"""

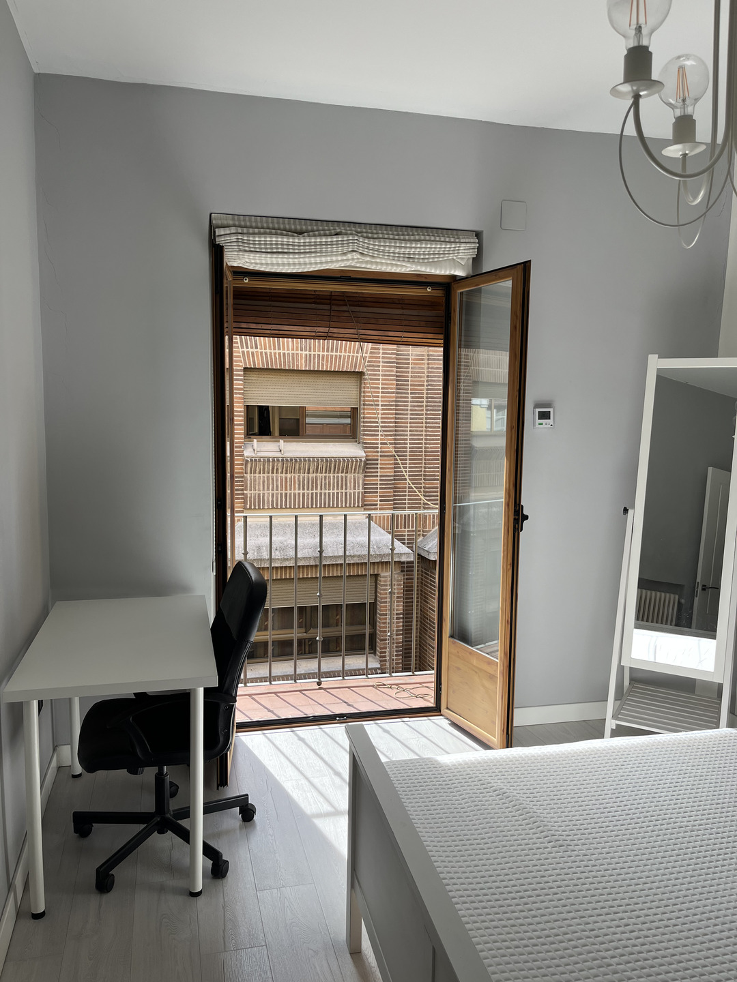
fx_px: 738
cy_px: 491
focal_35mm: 26
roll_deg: -1.1
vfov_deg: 67.3
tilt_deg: -6.8
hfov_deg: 53.1
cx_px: 368
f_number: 1.6
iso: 50
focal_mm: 5.1
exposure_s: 1/532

"""

◆ **Task statement**:
Omit the pictures; restate every entry word for word.

◆ **Task solution**:
fx_px: 738
cy_px: 491
focal_35mm: 26
roll_deg: -1.1
vfov_deg: 67.3
tilt_deg: -6.8
hfov_deg: 53.1
cx_px: 368
f_number: 1.6
iso: 50
focal_mm: 5.1
exposure_s: 1/532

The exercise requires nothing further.